═══ FRAGMENT TEKSTU ═══
Cinematic

LEBOWSKI
Cinematic

Rock
Nasza ocena
Wykonanie:
Nagranie:

W zalewie hitów, kitów i różnorakich debiutów ciężko wyłowić jakąkolwiek perełkę. Nawet kopiąc bardzo głęboko i z uporem maniaka, to zadanie bywa najczęściej syzyfową pracą. Ale gdy już się ją znajdzie, ciężko przestać się nią zachwycać. I taką właśnie perełką jest "Cinematic" grupy Lebowski.

Na pierwszy rzut oka dziwne połączenie szeroko rozumianego rocka, muzyki filmowej (do filmu, który nigdy nie był nawet w planach) i paru innych składników wydaje się być zupełnym chaosem i puzzlami, które nie mają prawa do siebie pasować. Ale taki osąd można wydać tylko w momencie, w którym nie miało się jeszcze tego albumu w rękach. Już po pierwszych dźwiękach "Trip To Doha" trudno nie uznać, że ma się przed sobą dzieło niesamowite, inne i diabelnie dobre.
═══ WYBRANE DANE ═══
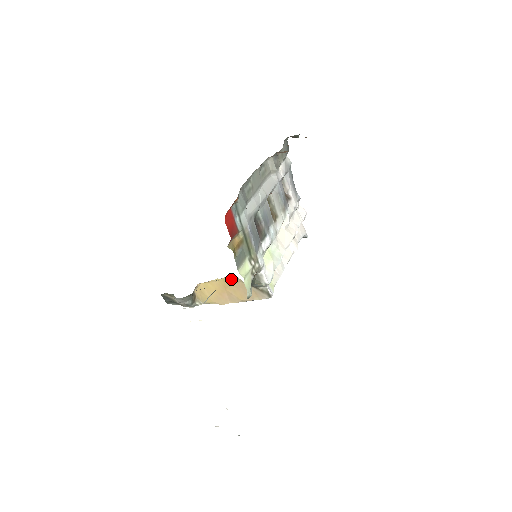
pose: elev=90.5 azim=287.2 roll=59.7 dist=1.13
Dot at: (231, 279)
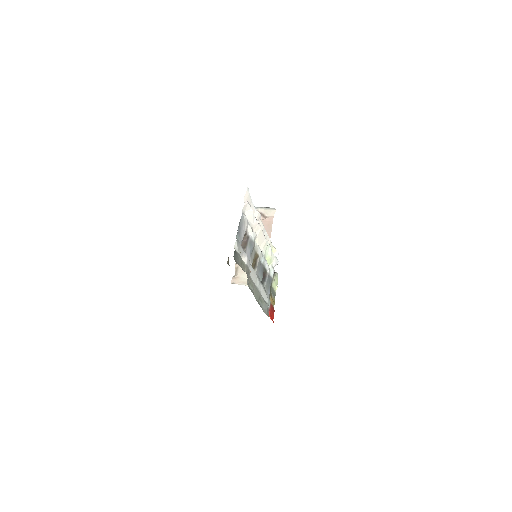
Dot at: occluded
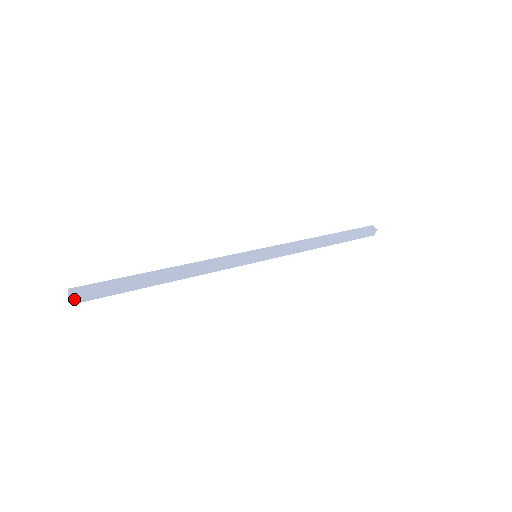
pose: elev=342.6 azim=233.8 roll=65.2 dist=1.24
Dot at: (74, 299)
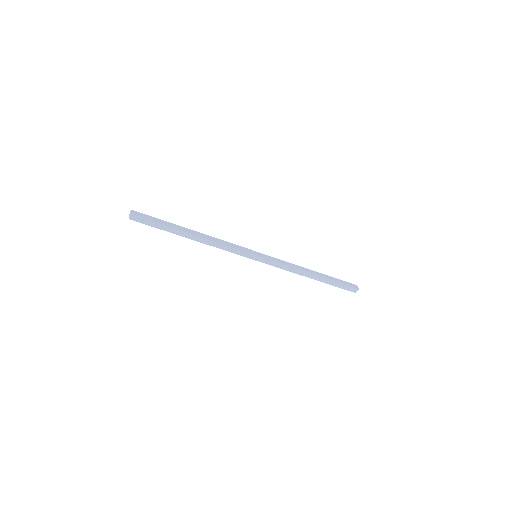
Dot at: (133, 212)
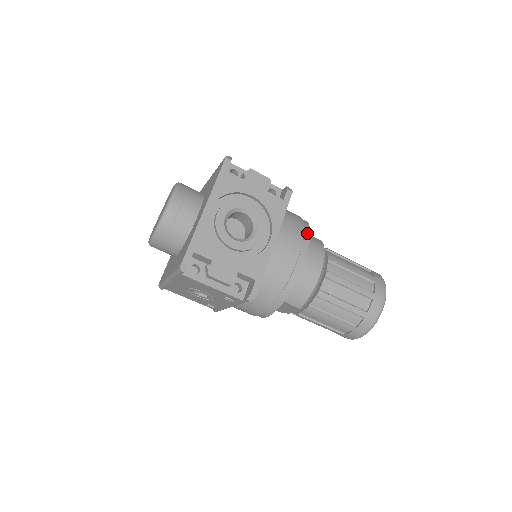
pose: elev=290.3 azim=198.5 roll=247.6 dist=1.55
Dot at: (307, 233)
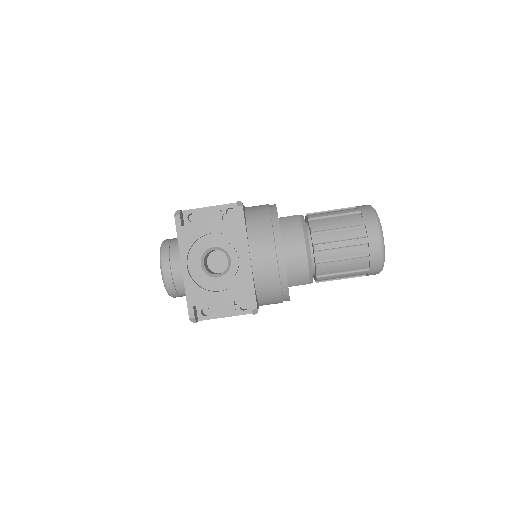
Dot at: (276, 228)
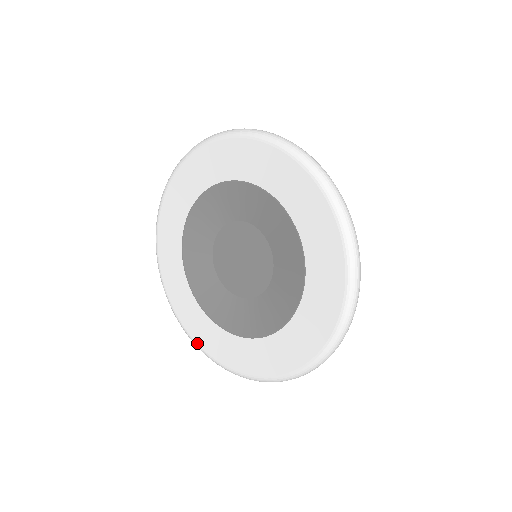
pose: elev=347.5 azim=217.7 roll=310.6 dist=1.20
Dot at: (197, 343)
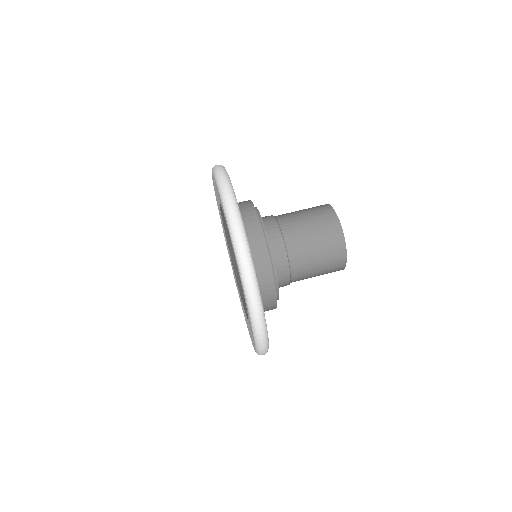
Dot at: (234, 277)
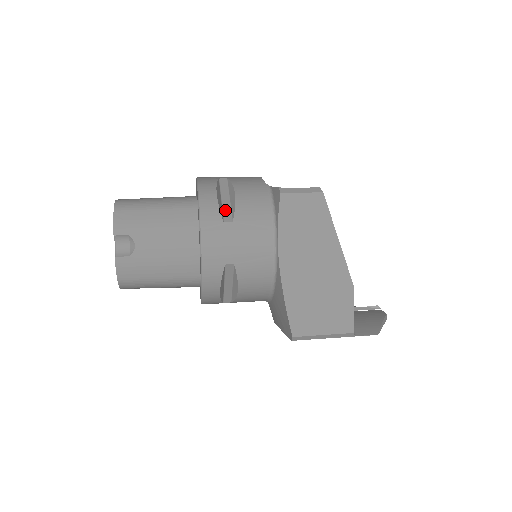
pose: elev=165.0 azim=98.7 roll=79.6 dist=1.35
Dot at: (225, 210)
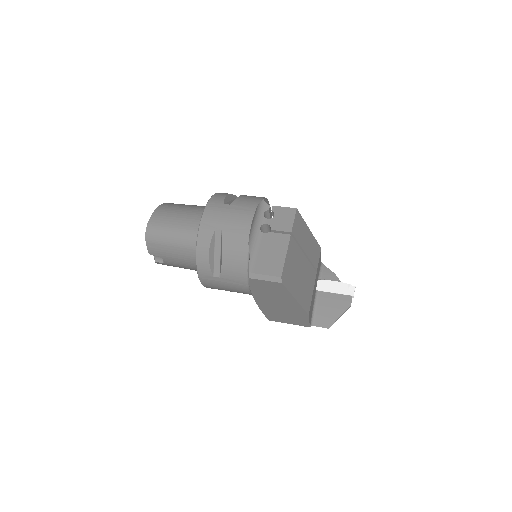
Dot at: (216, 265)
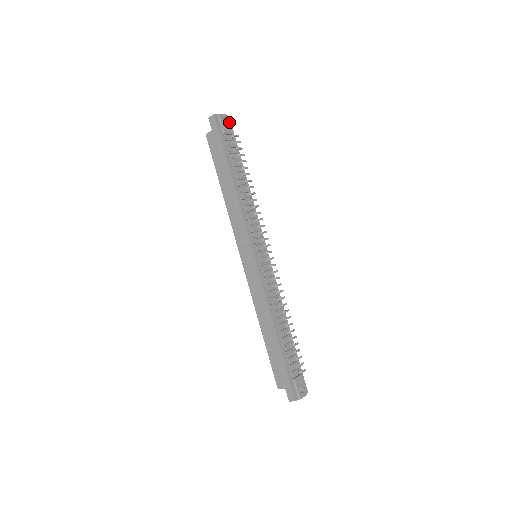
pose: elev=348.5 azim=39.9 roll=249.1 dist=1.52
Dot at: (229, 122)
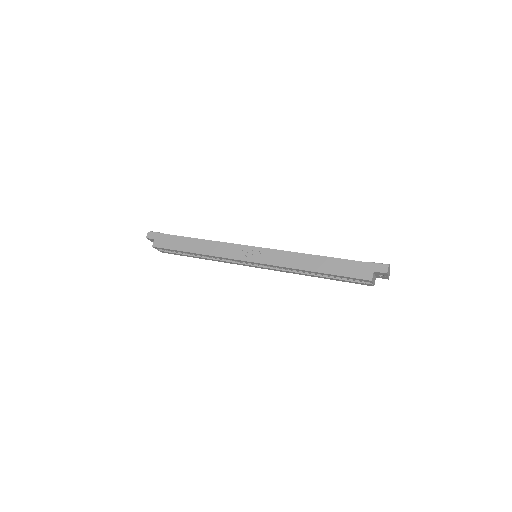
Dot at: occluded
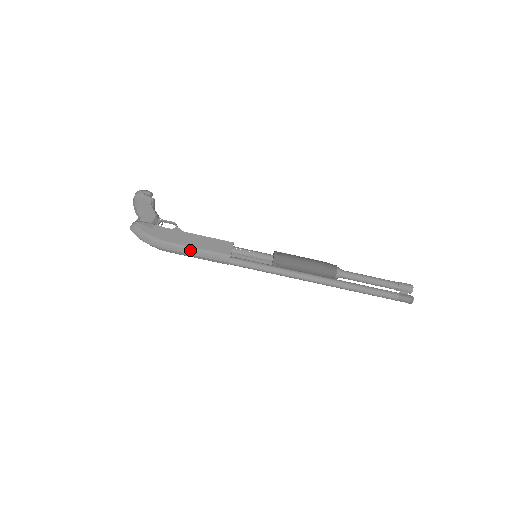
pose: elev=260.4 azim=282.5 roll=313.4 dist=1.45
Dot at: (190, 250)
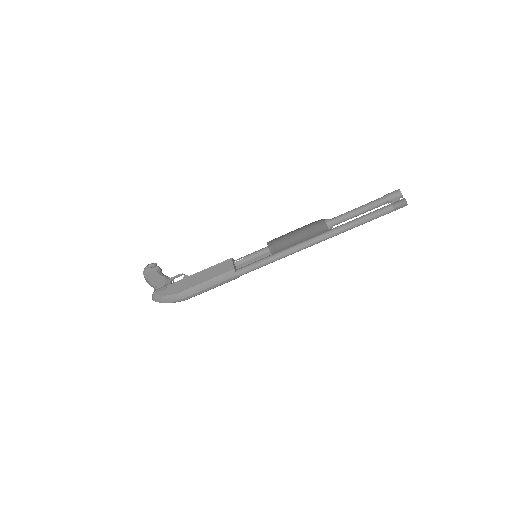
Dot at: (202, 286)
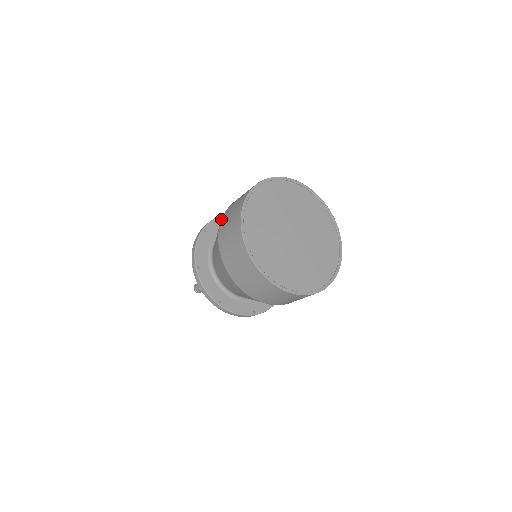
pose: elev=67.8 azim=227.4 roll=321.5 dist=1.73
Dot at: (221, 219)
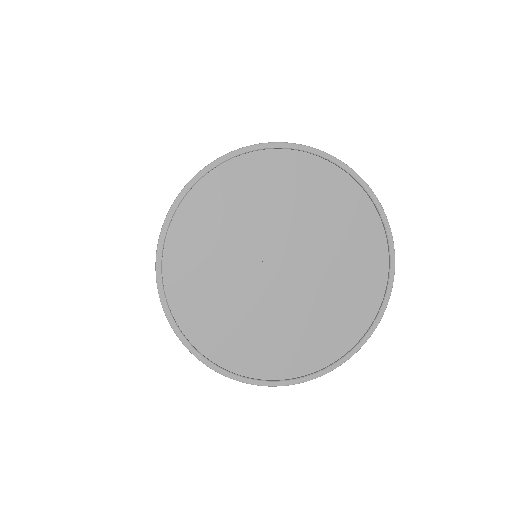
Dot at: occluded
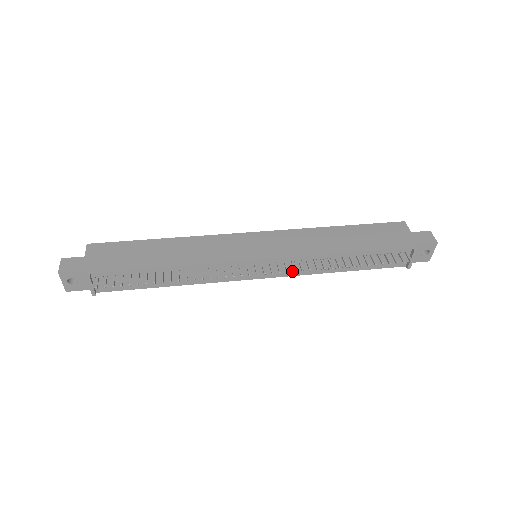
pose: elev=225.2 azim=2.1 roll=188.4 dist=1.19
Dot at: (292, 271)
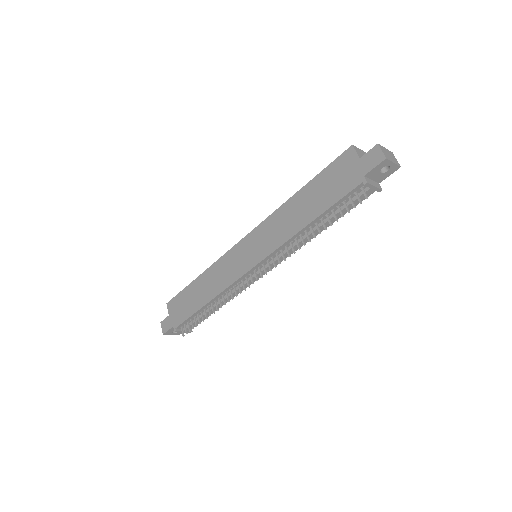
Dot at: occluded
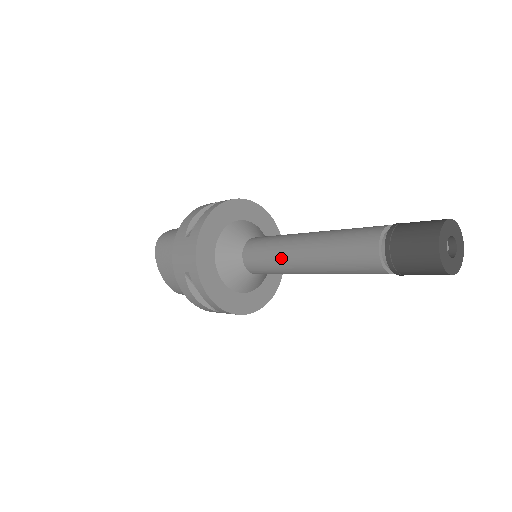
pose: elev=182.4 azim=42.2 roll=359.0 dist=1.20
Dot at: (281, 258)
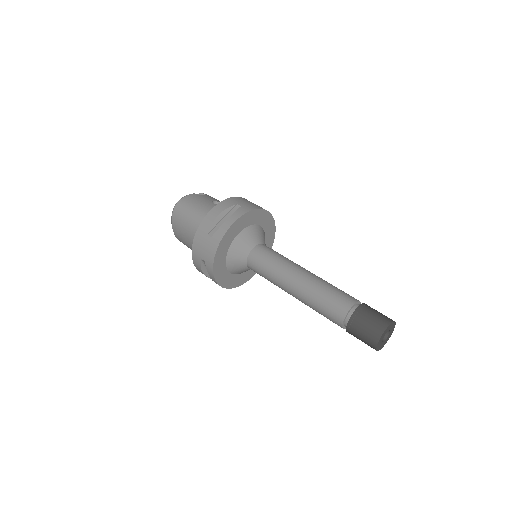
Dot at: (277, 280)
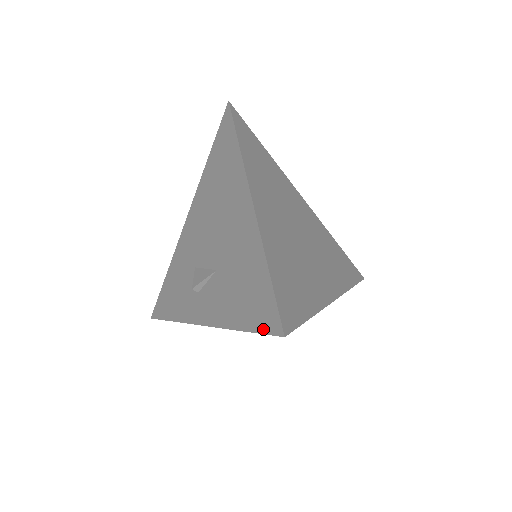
═══
**DO ZROBIENIA:** Przy którym utworze, według recenzji albumu „Cinematic”, już po pierwszych dźwiękach trudno nie uznać, że to dzieło niesamowite?

**ODPOWIEDŹ:** Przy utworze „Trip To Doha”.